Il nostro Paese perde 24 posizioni nell'annuale classifica mondiale di Reporter senza frontiere. Colpa delle violenze contro i cronisti, ma anche delle cause per diffamazione "ingiustificate" intentate soprattutto da "eletti". Le mafie italiane equiparate all'Isis. Ma nel 2014 la situazione è peggiorata "in tutti i continenti". Russia e Cina sempre più verso gli ultimi posti
L’Italia crolla nella classifica mondiale della libertà di stampa, realizzata come ogni anno da Reporter senza frontiere. Nel 2014 scendiamo al 73esimo posto, tra la Moldavia e il Nicaragua, perdendo ben 24 posizioni dall’anno precedente. La ragione, secondo il rapporto di Rsf pubblicato oggi, sono le sempre più frequenti intimidazioni che i giornalisti subiscono, da parte da parte di organizzazioni criminali e non solo. “La situazione dei giornalisti è peggiorata nettamente nel 2014”, si legge nel report, “con un grande incremento di attacchi alle loro proprietà, specie le automobili”. Rsf conta 43 casi di aggressione fisica e 7 casi di incendi ad abitazioni e vetture solo nei primi dieci mesi dell’anno. Ma non è solo la violenza fisica a limitare la libertà d’informazione nel nostro Paese. Il rapporto conta 129 cause di diffamazione “ingiustificate” contro i cronisti, sempre nei primi 10 mesi del 2014, mentre nel 2013 il dato si era fermato a 84. La maggior parte delle cause di questo tipo sono intentate da personaggi politici, e “costrituiscono una forma di censura“. I ricercatori citano la mafia italiana tra gli “agenti non statali” che soffocano l’informazione, insieme all’Isis, Boko Haram e ai cartelli della droga latinoamericani.

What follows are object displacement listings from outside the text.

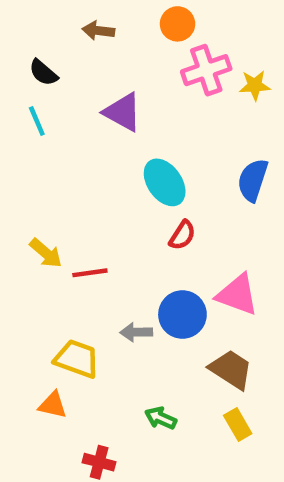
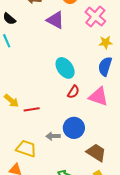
pink cross: (206, 70) -> (95, 17), moved, turned -30
yellow star: (255, 85) -> (106, 42), moved
purple triangle: (123, 112) -> (55, 20), moved
pink triangle: (237, 295) -> (98, 97), moved

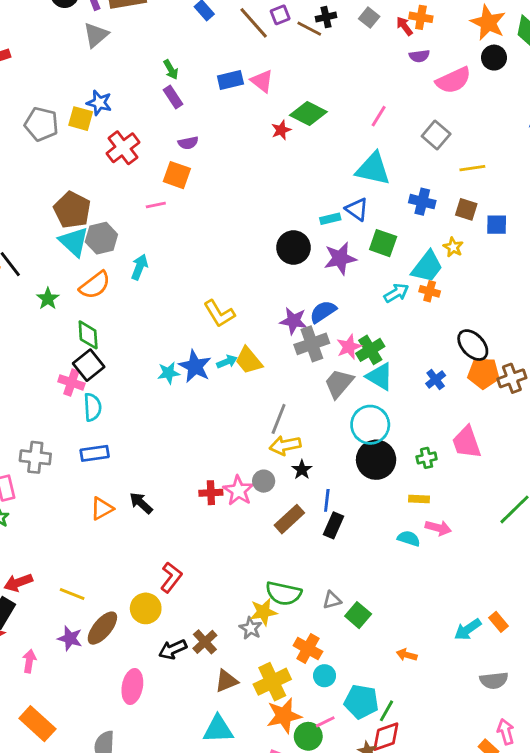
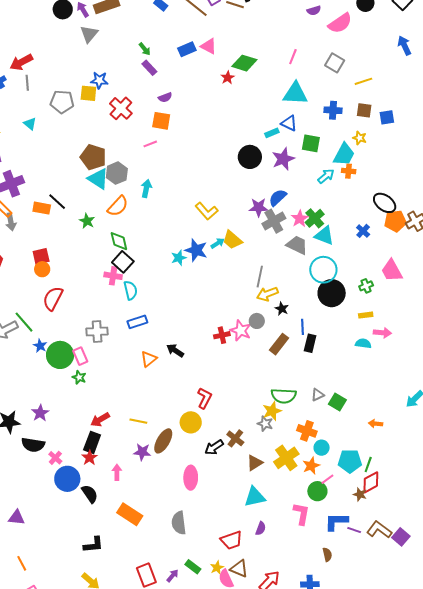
gray trapezoid: (339, 383) -> (297, 245), turned 85
orange star: (284, 716) -> (311, 466), moved, size x0.7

In generale, il World Press Freedom Index segna un peggioramento globale nel 2014: “Sotto attacco dalle guerre, dalle crescenti minacce di agenti non statali, da violenze durante manifestazioni e dalla crisi economica, la libertà dei media è in ritirata in tutti e cinque i continenti”, si legge nel report. In cima alla classifica della libertà d’informazione si accomodano, come di consueto, i paesi nordici: prima la Finlandia, seguita da Norvegia e Svezia. In fondo, anche qui senza sorprese, Turkmenistan, Corea del Nord e, fanalino di coda, l’Eritrea. La Francia guadagna una posizione fino al 38° posto, gli Usa ne perdono tre e vanno al 49°, il Giappone ne perde due e scende al 61°. Da segnalare il balzo in avanti del Brasile, che guadagna 12 posizioni e sale al 99° posto. Tra le altre nuove potenze, la Russia perde ulteriori 4 posizioni e scende al 152° posto, cioè nella fascia bassissima della classifica che contempla 180 posizioni in totale. Ma sempre meglio della Cina, che riesce a perdere una posizione sprofondando al posto numero 176. Stabile l’Iran al 176° posto.
Il peggioramento globale è “incontestabile”, scrivono i ricercatori di Rsf, che dal 2002 elaborano la classifica in base a una griglia di criteri che vanno dal pluralismo al numero di abusi e aggressioni ai danni della stampa registrati in un determinato Paese. “Nel 2014 c’è stata una drastica caduta della libertà d’informazione. Due terzi dei 180 Paesi censiti hanno avuto un risultato peggiore rispetto all’anno scorso”.
Tornando all’Italia, Rsf cita l’organizzazione Ossigeno per l’Informazione, che nel 2014 ha conteggiato 421 minacce a giornalisti, con un aumento del 10% rispetto al 2013. “Le minacce di morte sono comuni e sono di solito recapitate sotto forma di lettere o simboli, come croci dipinte sulle automobili dei cronisti o proiettili inviati via posta”. Tra i casi citati, quello di Guido Scarpino del Garantista, la cui auto è stata data alle fiamme in provincia di Cosenz, “una roccaforte della ‘ndrangheta”. L’organizzazione criminale calabrese è annoverata da Reporter senza forntiere tra i “predatori della libertà di stampa”.